26-week—or six-month—Treasury bills auction held on August 25
The U.S. Treasury auctioned six-month T-bills worth $24 billion on August 25—$1 billion lower than the previous week. Despite lower issuance, the bid-to-cover ratio fell by ~5% to 4.58x week-over-week. The ratio has averaged 4.81x in 2014. The bid-to-cover ratio is an important demand indicator. It’s the total value of bids received divided by the value of securities on offer. A higher ratio implies higher demand and vice versa.

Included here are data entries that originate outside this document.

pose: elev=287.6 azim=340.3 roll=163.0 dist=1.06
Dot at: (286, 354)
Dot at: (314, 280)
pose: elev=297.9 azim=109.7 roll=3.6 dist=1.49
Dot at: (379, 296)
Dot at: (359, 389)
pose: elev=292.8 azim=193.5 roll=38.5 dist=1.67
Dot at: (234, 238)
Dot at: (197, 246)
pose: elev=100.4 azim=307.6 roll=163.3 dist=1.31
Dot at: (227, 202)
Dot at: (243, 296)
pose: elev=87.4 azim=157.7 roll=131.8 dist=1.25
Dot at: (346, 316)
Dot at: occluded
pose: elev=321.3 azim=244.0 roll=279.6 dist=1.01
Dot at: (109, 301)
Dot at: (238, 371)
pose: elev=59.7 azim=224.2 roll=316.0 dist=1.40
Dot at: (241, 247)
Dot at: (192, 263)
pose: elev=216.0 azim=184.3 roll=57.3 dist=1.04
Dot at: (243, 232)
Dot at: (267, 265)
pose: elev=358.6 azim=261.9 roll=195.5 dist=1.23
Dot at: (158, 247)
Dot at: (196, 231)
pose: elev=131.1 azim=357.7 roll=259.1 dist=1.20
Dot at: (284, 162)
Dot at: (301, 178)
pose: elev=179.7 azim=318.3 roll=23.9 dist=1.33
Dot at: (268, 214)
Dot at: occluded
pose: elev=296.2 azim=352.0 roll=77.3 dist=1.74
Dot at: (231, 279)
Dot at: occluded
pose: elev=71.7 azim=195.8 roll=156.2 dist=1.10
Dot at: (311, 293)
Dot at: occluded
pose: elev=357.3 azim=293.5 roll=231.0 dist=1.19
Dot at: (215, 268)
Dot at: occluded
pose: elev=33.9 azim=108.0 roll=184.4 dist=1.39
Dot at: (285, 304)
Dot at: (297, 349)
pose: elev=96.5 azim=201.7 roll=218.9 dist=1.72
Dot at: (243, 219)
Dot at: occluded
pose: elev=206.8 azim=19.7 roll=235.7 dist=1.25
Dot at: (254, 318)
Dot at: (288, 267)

T-bills don’t pay a coupon. They’re offered at a discount to face value. They’re redeemable at par on maturity. The high discount rate for the August 25 auction came in at 0.05%—unchanged from the previous week. The discount rate averaged 0.053% in 2Q14.
The auction saw market demand decrease sharply. Indirect bidder allotments decreased almost half to ~24%. The share of primary dealer bids in the August 29 auction increased to ~69% from ~48% the previous week. Direct bids increased to ~6%.
An increase in the percentage of primary dealer bids is a sign of weaker fundamental market demand. Primary dealers are a group of 22 authorized broker-dealers. They’re obliged to bid at U.S. Treasury auctions. They clean up excess supply. They include firms like JPMorgan Securities LLC (or JPM) and Goldman, Sachs & Co. (or GS). Both firms are components of the S&P 500 Index (IVV).